Balancing hope and grief on Main Street in Portland

Cody Stigall is a manager at Coava Coffee Roasters on the corner of Southeast Main Street and Grand Avenue in Portland.

He felt both hesitation and relief when he heard the mask mandate was ending. Hesitation that a new coronavirus variant could swamp hospitals again and masks would return. Relief that, at least for now, he can stop wearing one every day.

“I miss seeing people’s faces. And miss seeing people’s smiles. And I just miss that connection. With customers and with my co-workers,” he said.

Stigall and his wife, who are vaccinated and boosted, got COVID-19 along with their three-year-old son during the omicron surge. And that experience of getting the virus, and getting through the virus, was meaningful. Stigall’s not as worried now. The shop’s big, open layout is also reassuring.

So Stigall is optimistic about moving forward, despite enduring the virus’s toll.

“My dad actually passed away from COVID back in November of ‘20,” he said.

That was before vaccines were available.

“That experience of losing my dad changed my perception of COVID and I’ve taken it very serious for a long time.

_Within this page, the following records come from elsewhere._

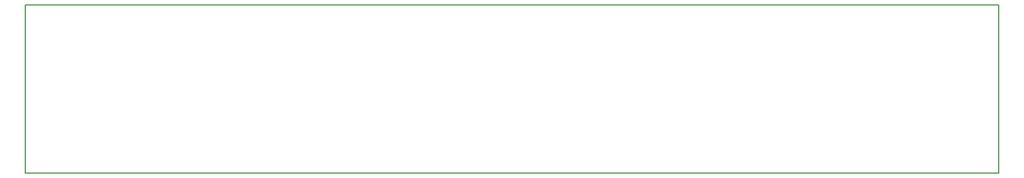
<source format=gm1>
%TF.GenerationSoftware,KiCad,Pcbnew,8.0.4-8.0.4-0~ubuntu24.04.1*%
%TF.CreationDate,2024-08-12T20:02:11+03:00*%
%TF.ProjectId,breakboard,62726561-6b62-46f6-9172-642e6b696361,rev?*%
%TF.SameCoordinates,Original*%
%TF.FileFunction,Profile,NP*%
%FSLAX46Y46*%
G04 Gerber Fmt 4.6, Leading zero omitted, Abs format (unit mm)*
G04 Created by KiCad (PCBNEW 8.0.4-8.0.4-0~ubuntu24.04.1) date 2024-08-12 20:02:11*
%MOMM*%
%LPD*%
G01*
G04 APERTURE LIST*
%TA.AperFunction,Profile*%
%ADD10C,0.200000*%
%TD*%
G04 APERTURE END LIST*
D10*
X78000000Y-62750000D02*
X228000000Y-62750000D01*
X228000000Y-88750000D01*
X78000000Y-88750000D01*
X78000000Y-62750000D01*
M02*

</source>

And have been very cautious and I still got it. But I was lucky enough to be OK. So, I’m just thankful for that,” Stigall said.

Maybe the end of the mask mandate, he said, is the light at the end of the tunnel for COVID-19 restrictions.

As the clock ticked down to the mandate’s end, Paul Strobel, a State Farm insurance agent on Main Street in Estacada, also felt positive.

“Come Monday, we’ll take down our Masks Required sign and look forward to seeing people’s smiles again,” he said.

And if a new variant should again threaten hospital capacity and force a new round of pandemic restrictions?

“If things change,” he said, “we’ll put the Masks Required sign back up.”